Schorsch Forest View Eviction Risk: Moderate , Chicago
Tract 17031760801 · Cook County, IL · pop 4,718 · neighborhood within 1.4 mi
For landlords sizing up Schorsch Forest View in Chicago, census tract 17031760801 carries a moderate eviction-risk score of 5.7/10. That is riskier than roughly 65% of the 84,120 US census tracts we score.
About 34% of renters carry a rent burden of 30% of income or higher, a high level, and 17% are severely burdened at 50% or more. Average rent runs $1,467 a month against an average household income of $75,625 a year, roughly 23% of income at the averages. About 83% of occupied units are renter-occupied, a renter-majority tract.
Percentile rank
Higher percentile = riskier than more peers.Risk heat across Chicago and the region
Centroid at 41.9835, -87.8449 · click any tract to drill in
Why Schorsch Forest View scores 5.3
9 axes · 1 = landlord-friendlyHow Schorsch Forest View compares
Risk score vs. parent city, county, state.SVI percentile: 62
CDC/ATSDR 2022. Higher = more vulnerable. National percentile across 84k tracts.
- 65%Socioeconomic
- 27%Household composition
- 71%Racial/ethnic minority
- 66%Housing & transportation
Court-record eviction history
Court-validated eviction filings collected from county clerks and consolidated by the Eviction Lab at Princeton University. Filing rate is filings per 100 renter households.1
Historic baseline (2000–2018)
- 694Total filings over 15 yrs
- 4.28%Avg annual filing rate
- 8.6%Peak (2003)
- 30Filings in 2015 (latest validated)
Census tracts with similar eviction risk
Within Schorsch Forest View. Closest by Eviction Risk Score.

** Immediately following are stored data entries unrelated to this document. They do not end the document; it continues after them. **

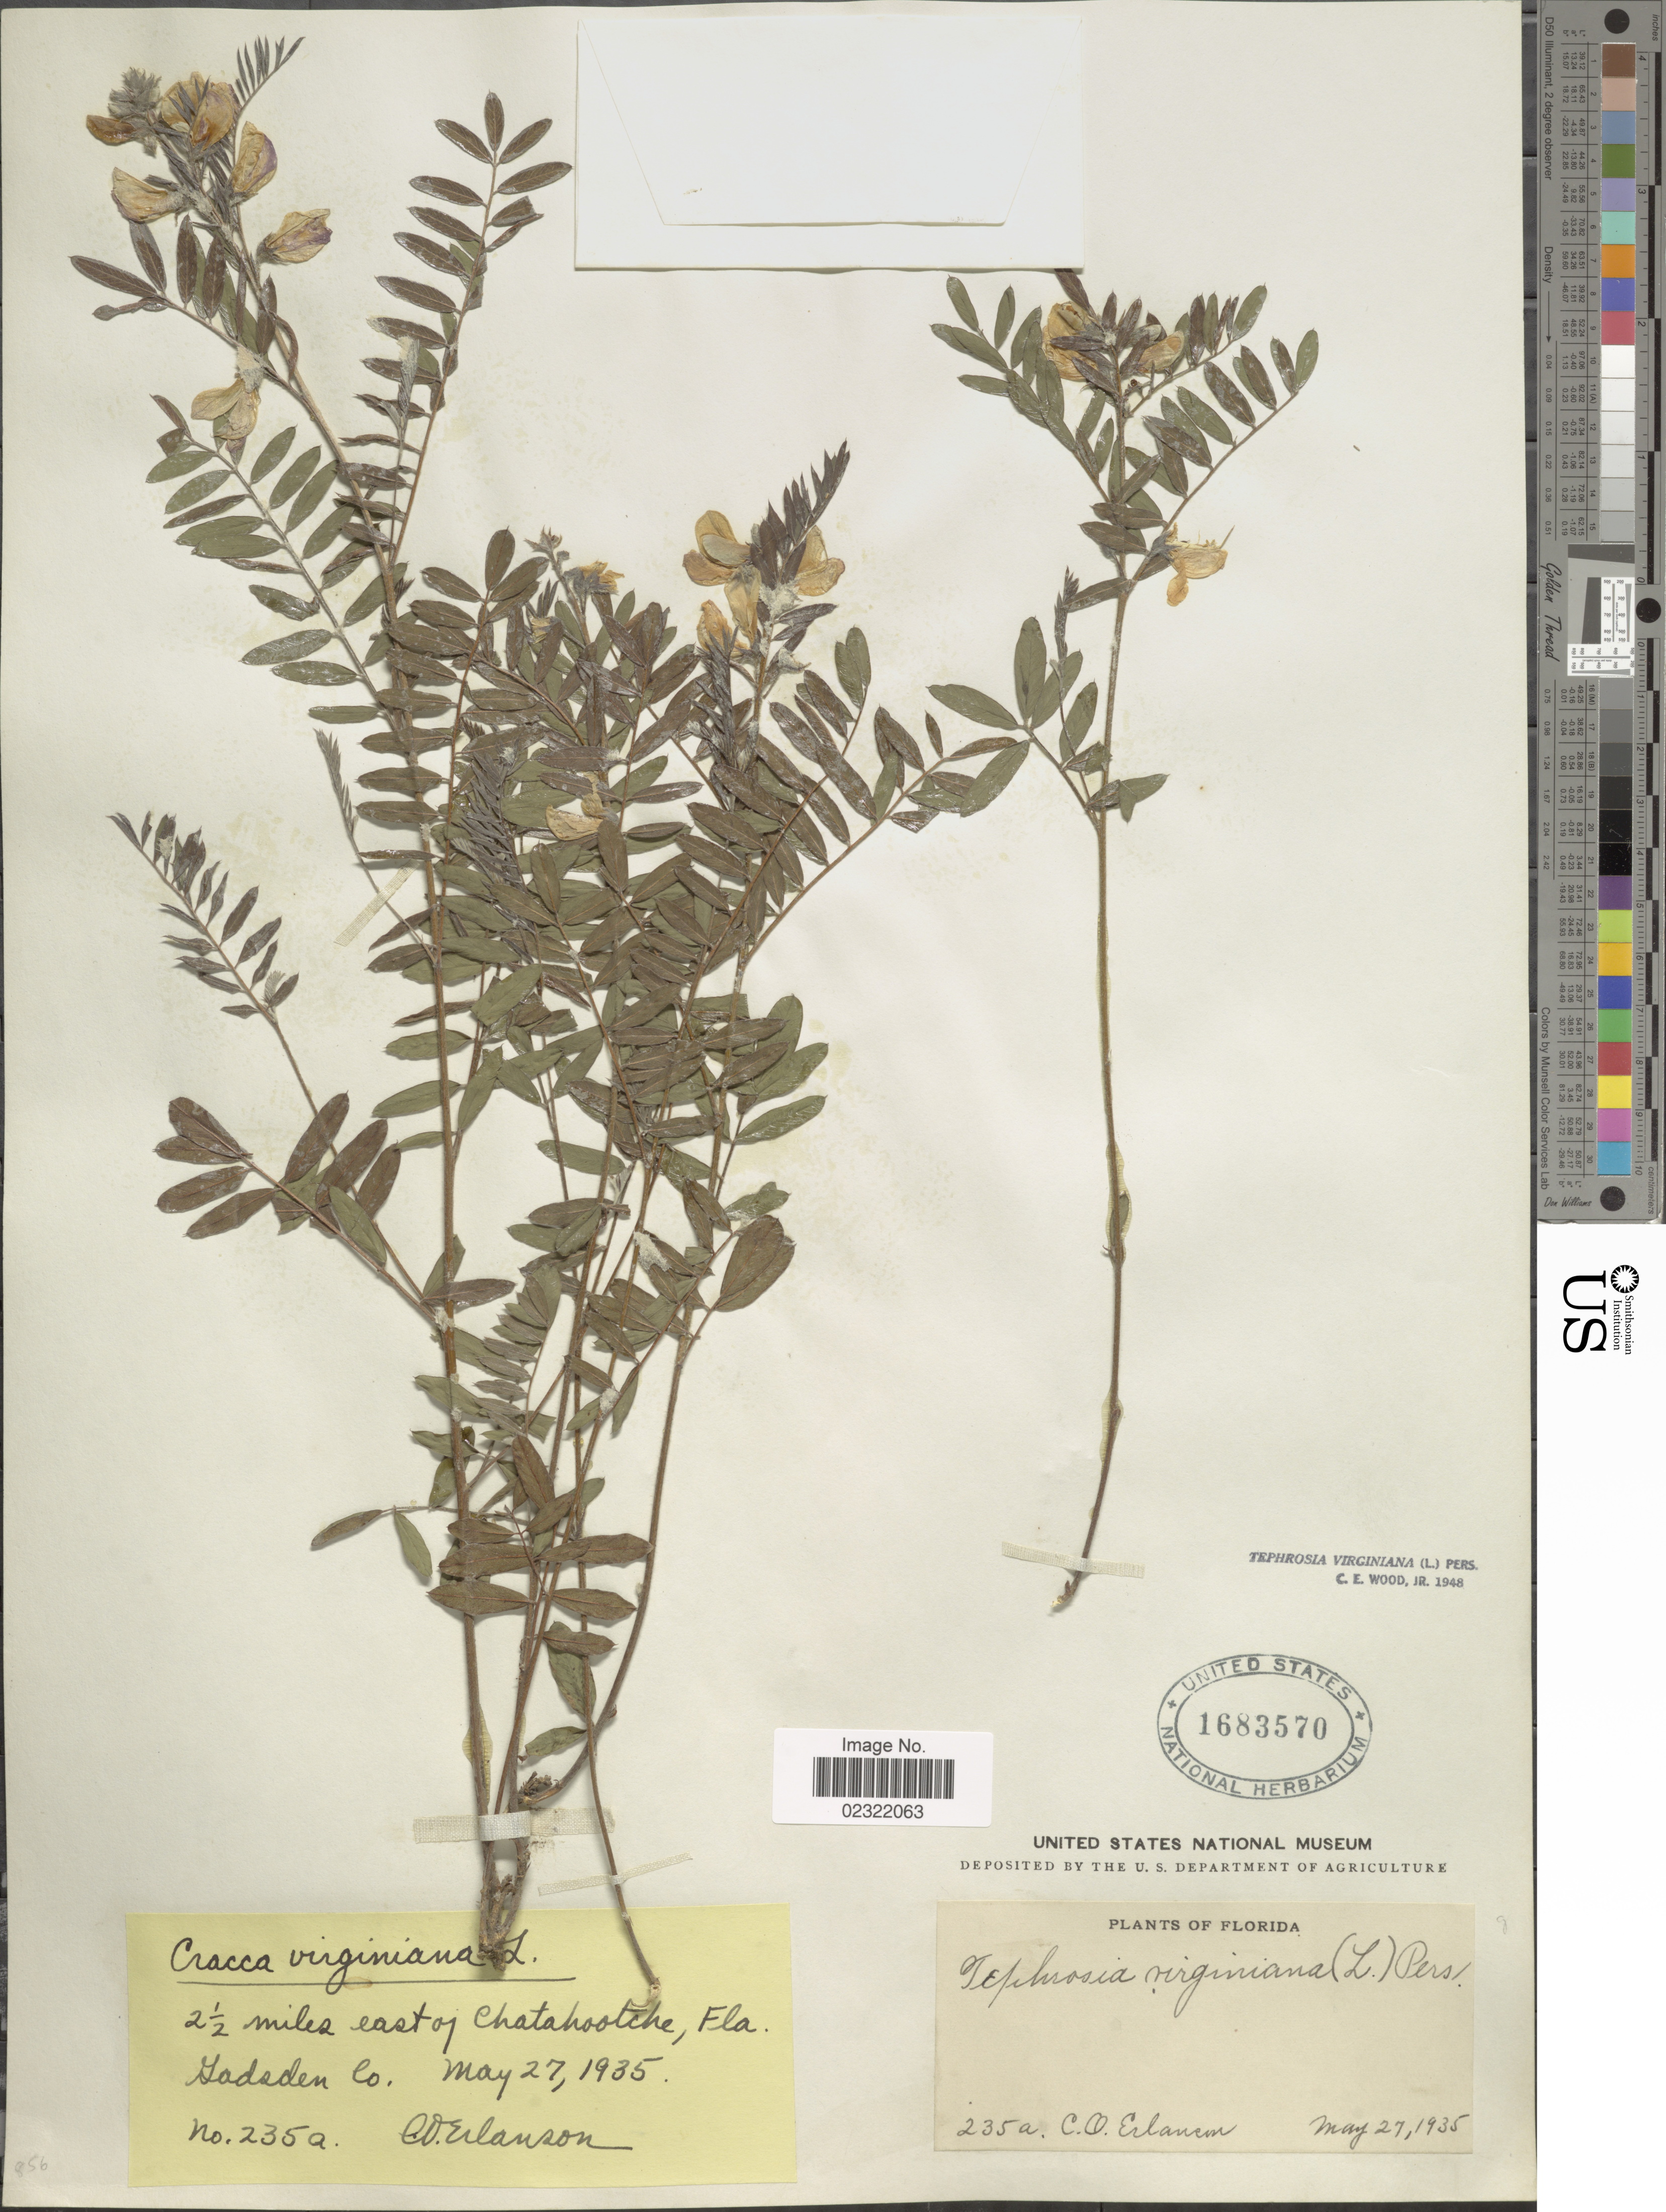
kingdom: Plantae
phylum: Tracheophyta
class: Magnoliopsida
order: Fabales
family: Fabaceae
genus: Tephrosia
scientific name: Tephrosia virginiana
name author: (L.) Pers.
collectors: C. O. Erlanson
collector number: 235a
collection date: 1935-05-27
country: United States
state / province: Florida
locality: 2½ miles east of Chatahootche, Gadsden Co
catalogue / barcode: US 1683570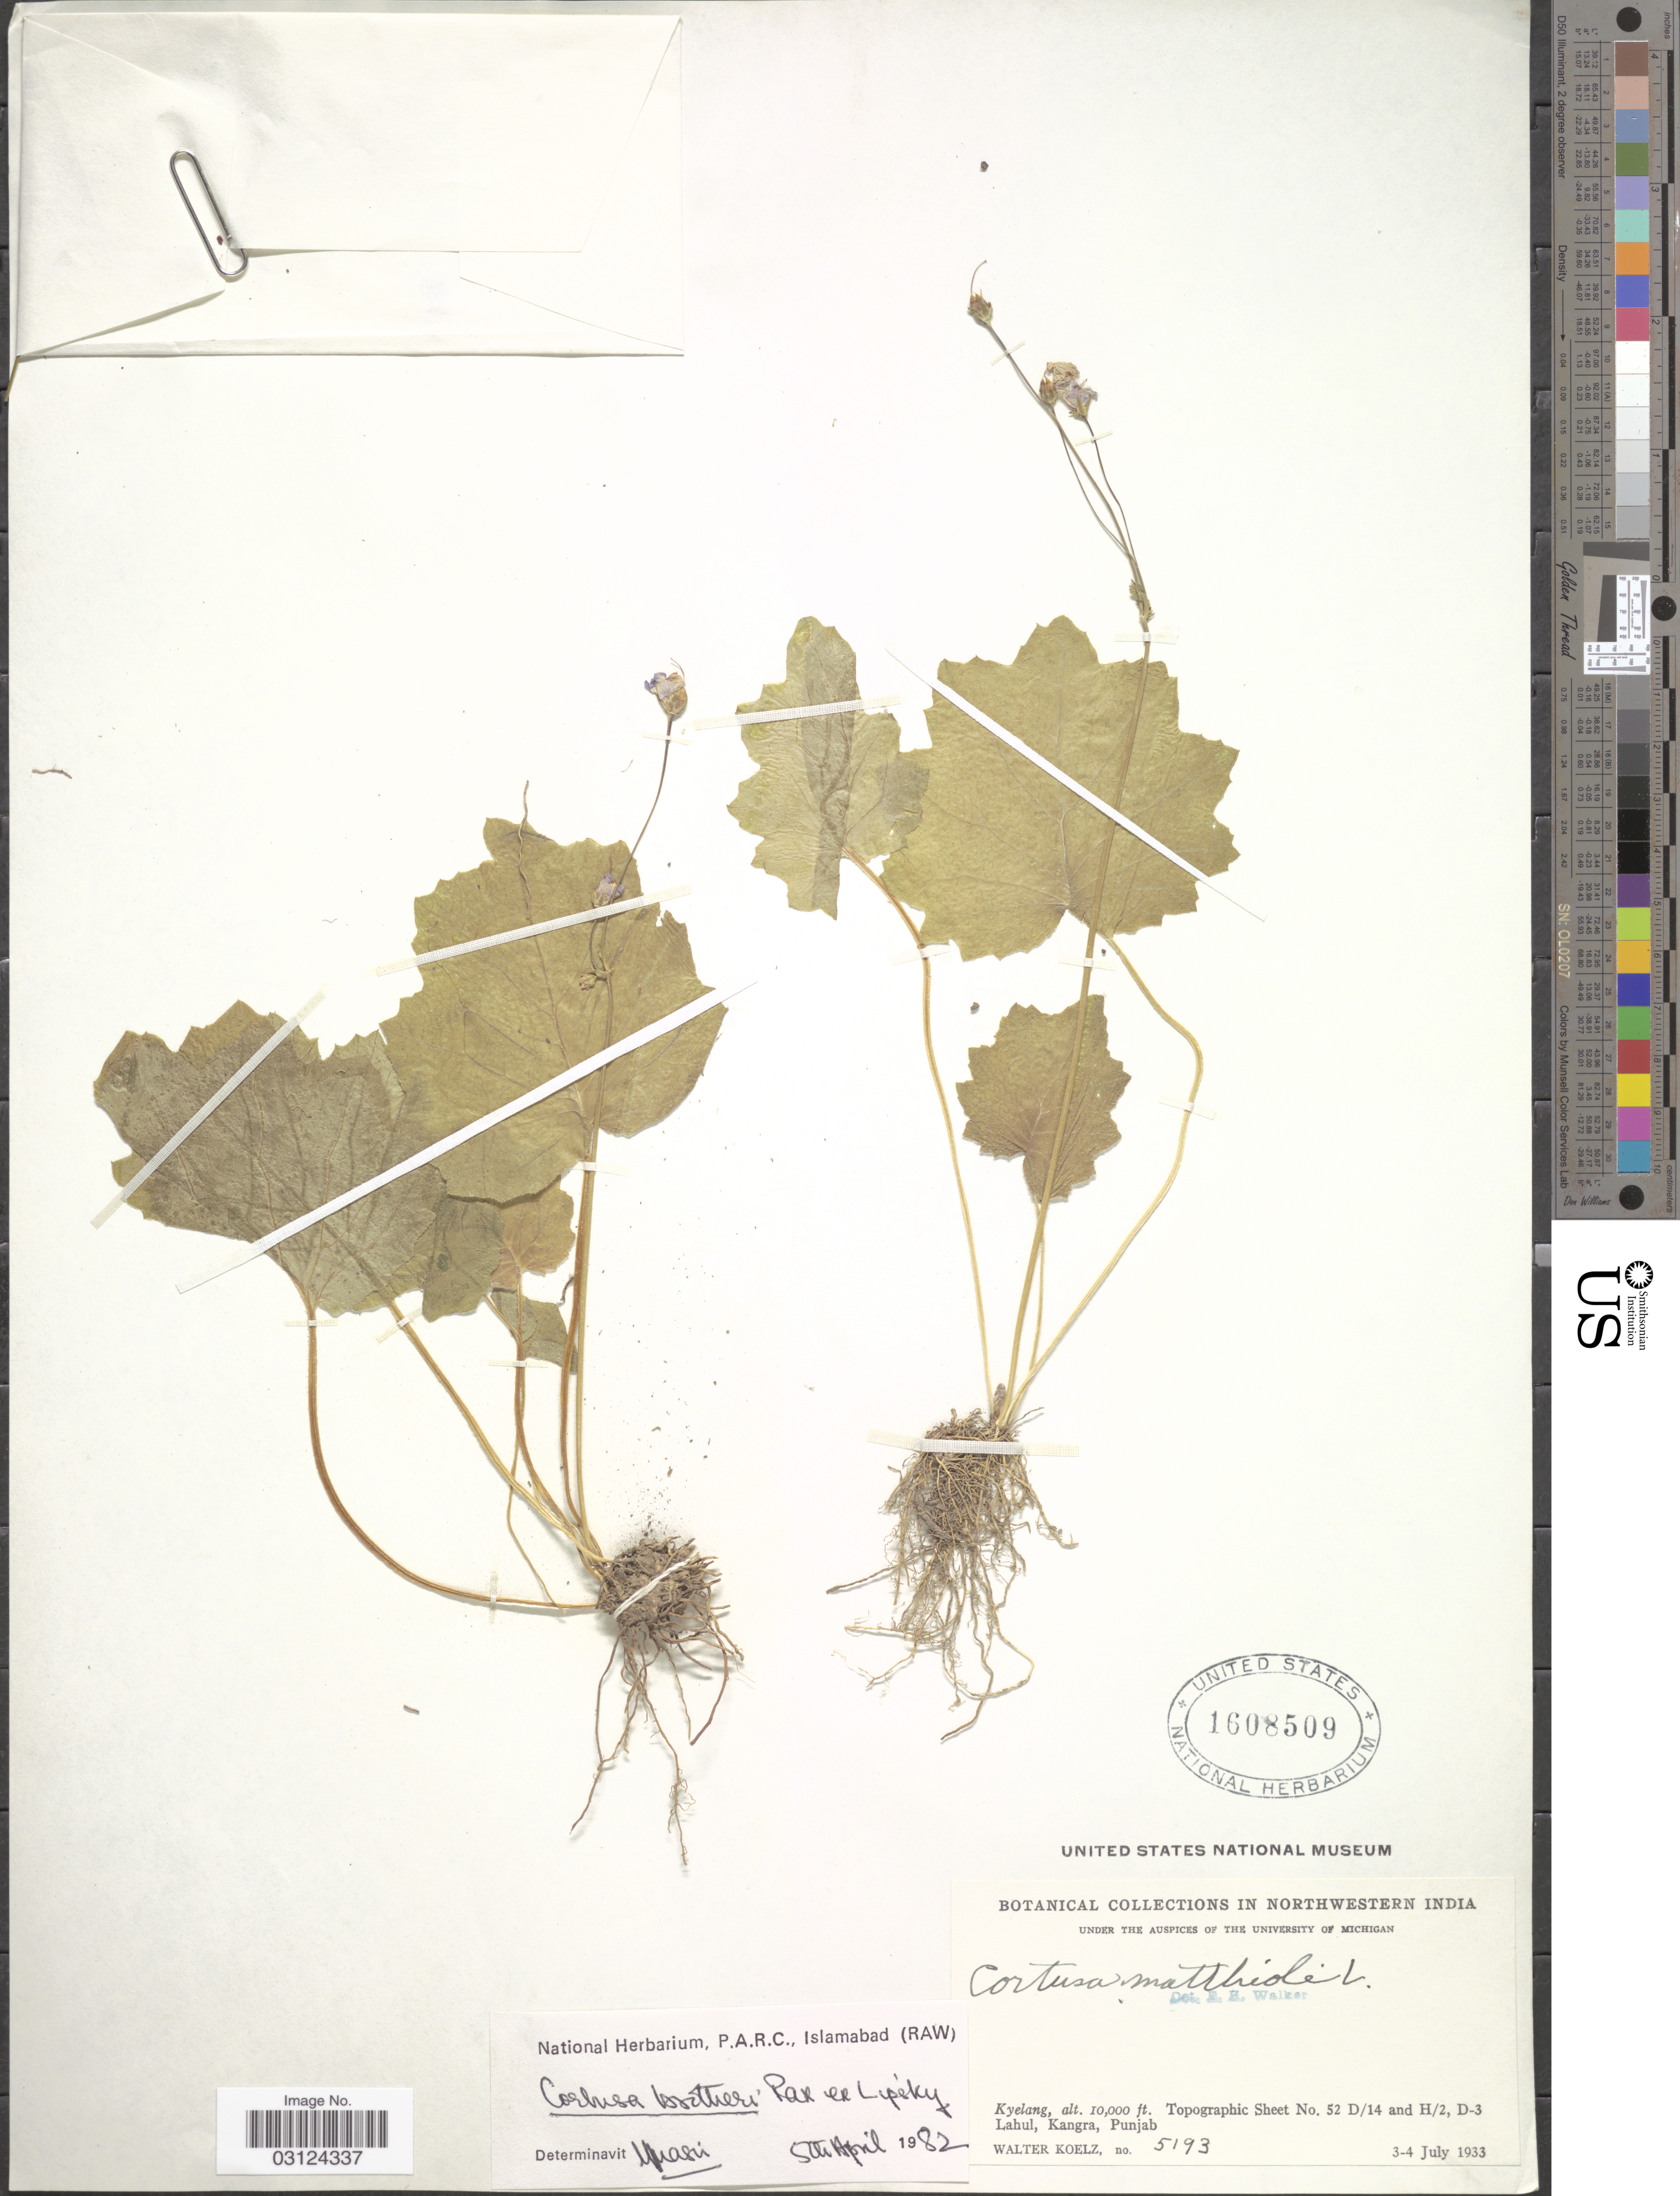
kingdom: Plantae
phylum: Tracheophyta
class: Magnoliopsida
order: Ericales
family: Primulaceae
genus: Cortusa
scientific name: Cortusa brotheri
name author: (Pax ex R. Knuth) Losinsk.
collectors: W. N. Koelz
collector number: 5193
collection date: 1933-07-03/1933-07-04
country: India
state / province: Punjab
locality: Northwestern India, Kyelang, Topographic Sheet No. 52 D/14 and H/2, D-3 Lahul, Kangra.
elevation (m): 3048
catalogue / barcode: US 1608509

Eviction-adjacent indicators
Crude prevalence of conditions linked to housing loss. Source: CDC PLACES (cwsq-ngmh), 2023 model-based small-area estimates.
- 12.1%Housing insecurity
- 6.7%Utility-shutoff threat
- 15.2%Food insecurity
- 11.8%SNAP enrollment
- 7.3%Transit barriers
- 8.6%No health insurance
- 14.6%Frequent mental distress
- 21.3%Any disability
What drives eviction risk in Schorsch Forest View
The score leans hardest on tenant organizing strength at $1/10. That part comes from the wider legal climate rather than the tract itself. Statewide and court-level factors such as eviction-process speed and rent-control exposure are inherited from Chicago eviction risk, while the economic and supply signals are measured at the tract level.
Set against its neighbors, this tract scores about the same as the Cook County average of 5.7 and in line with the Illinois statewide average of 5.4. Within its own county it reads on the riskier side for landlords.
The tract is White and Asian and ranks around the 62nd percentile nationally on the CDC Social Vulnerability Index, a measure of how exposed residents are to housing and economic shocks. That is a middle-of-the-pack reading for social vulnerability.
Princeton's Eviction Lab logged 694 eviction filings here over 15 tracked years, with about 4.3% of renter households facing a filing in a typical year. Filings peaked at 8.6% of renter households in 2003.
For a landlord, conditions here are middle-of-the-road. Standard screening and prompt, documented notices usually keep cases short.
About tract 17031760801
What is the eviction-risk score for census tract 17031760801?
What is the average rent in tract 17031760801?
What is the poverty rate in tract 17031760801?
How socially vulnerable is tract 17031760801?
Is tract 17031760801 considered part of Schorsch Forest View?
How many evictions are filed each year in tract 17031760801?
What share of households in tract 17031760801 struggle to pay rent?
How does tract 17031760801 compare to Chicago overall?
Highest-risk tracts in Chicago
Top eight tracts in Chicago ranked by composite eviction-risk score.